Use REST API Calls when Verified User Data is Required

The signature mechanism described above will prevent any tampering with users' and friends' IDs but it is not meant to protect other data fields, like the user name or email address. If your application requires this data to be authenticated with the data received from the provider, you should make a REST API call to Gigya, directly from your server to retrieve that data. Learn more in the Using the REST API guide.

Choosing the Right Protocol

Gigya's Web SDK, REST API and SDKs offer you a choice of making API calls over HTTP or HTTPS (SSL). Using HTTPS ensures that no one can eavesdrop on the data passed between the server and your user's browser. You should always use HTTPS with Gigya APIs when passing any sensitive or personally identifiable information (PII).

Signing REST API Calls

When making REST API calls over HTTP the call has to be signed using the OAuth 1.0 signature calculation method.
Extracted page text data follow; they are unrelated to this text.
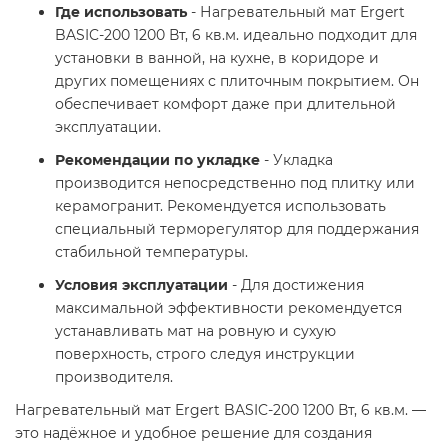
Где использовать
- Нагревательный мат Ergert
BASIC-200 1200 Вт, 6 кв.м. идеально подходит для
установки в ванной, на кухне, в коридоре и
других помещениях с плиточным покрытием. Он
обеспечивает комфорт даже при длительной
эксплуатации.
Рекомендации по укладке
- Укладка
производится непосредственно под плитку или
керамогранит. Рекомендуется использовать
специальный терморегулятор для поддержания
стабильной температуры.
Условия эксплуатации
- Для достижения
максимальной эффективности рекомендуется
устанавливать мат на ровную и сухую
поверхность, строго следуя инструкции
производителя.
Нагревательный мат Ergert BASIC-200 1200 Вт, 6 кв.м. —
это надёжное и удобное решение для создания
For more information see the Signing requests section of the Using the REST API guide.

General Note about Signatures

Remember that signatures contain binary data encoded using the BASE64 format. BASE64 format (as well as email addresses, etc.) uses characters that must be properly encoded when passed between the browser and the server or the signature verification will fail. Be sure to use encodeURIComponent() on all pertinent strings.

Example

userKey='LV/24EGI7T+xl';
userKey=encodeURIComponent(userKey); // >> LV%2F24EGI7T%2Bxl

 

Application and User Keys

Using the Gigya API with a User Key

If you are not the main site administrator, you may not have access to the Partner Secret Key. Instead, you can call the GIgya API using your user key and user secret. You still need to pass the API Key of the target site. Note that calls performed this way are subject to the user key's permissions and are logged for auditing purposes.

When you pass a request across HTTPS, include the site's API Key and your personal User Key and Secret. For example:

 

https://...?apiKey=[SITE_API_KEY]&userKey=[USER_KEY]&secret=[USER_SECRET]

 

For more information about user keys, including instructions for finding your user key in the Gigya Console, see Using the User Key.

Creating A User Key

You can make REST Requests using a userKey and secret. This is useful for delegating access to Gigya APIs without revealing your account's secret to multiple users. You can create multiple Applications, and give groups of users access to these various applications with each application having only the permissions that you define in it's settings. Each application has a userKey and secret that can be used when making REST calls to Gigya API Endpoints.

Another benefit of using a userKey and secret is that the user does not have to construct or check signatures, however, this means that all requests must be conducted over HTTPS.

To manage your Gigya Applications:

  1. Login to your Gigya Console.
  2. Navigate to the Admin tab.
  3. Select Manage Applications.
  4. Once on the Applications page, press Create New Application and follow the on-screen prompts.



  5.  Once the app is created you can view the Apps userKey and secret by clicking the Edit icon, which will take you to the apps Edit Application page.



  6.  You can disseminate this userKey and secret to users whom you want to attain the privileges associated with this app. Users will use this userKey and replace the secret parameter in the request with the secret associated to this key.
  7. If at any time you want to revoke access for users using this Application, simply delete it from your account and all future attempts to use this userKey and secret will fail.

 

curl Code Example

curl https://accounts.us1.gigya.com/accounts.search 
 --data-urlencode "apiKey=3_mKxxxxXXXXXXXXxxxxxxxxXXXXxxXxxxxxxxxxxxxxxxxxxXXXXXXXXXXXXxxxxx" 
 --data-urlencode "userKey=AJxXXxXxxX2X" 
 --data-urlencode "secret=X73xXXXXXxxxxXXXxxxXXXx656767Xxx" 
 --data-urlencode "format=json" 
 --data-urlencode "query=select UID, identities.provider, identities.providerUID from accounts limit 10"

In the above example, the secret is the secret associated with the userKey, not the account secret located in the Gigya Dashboard.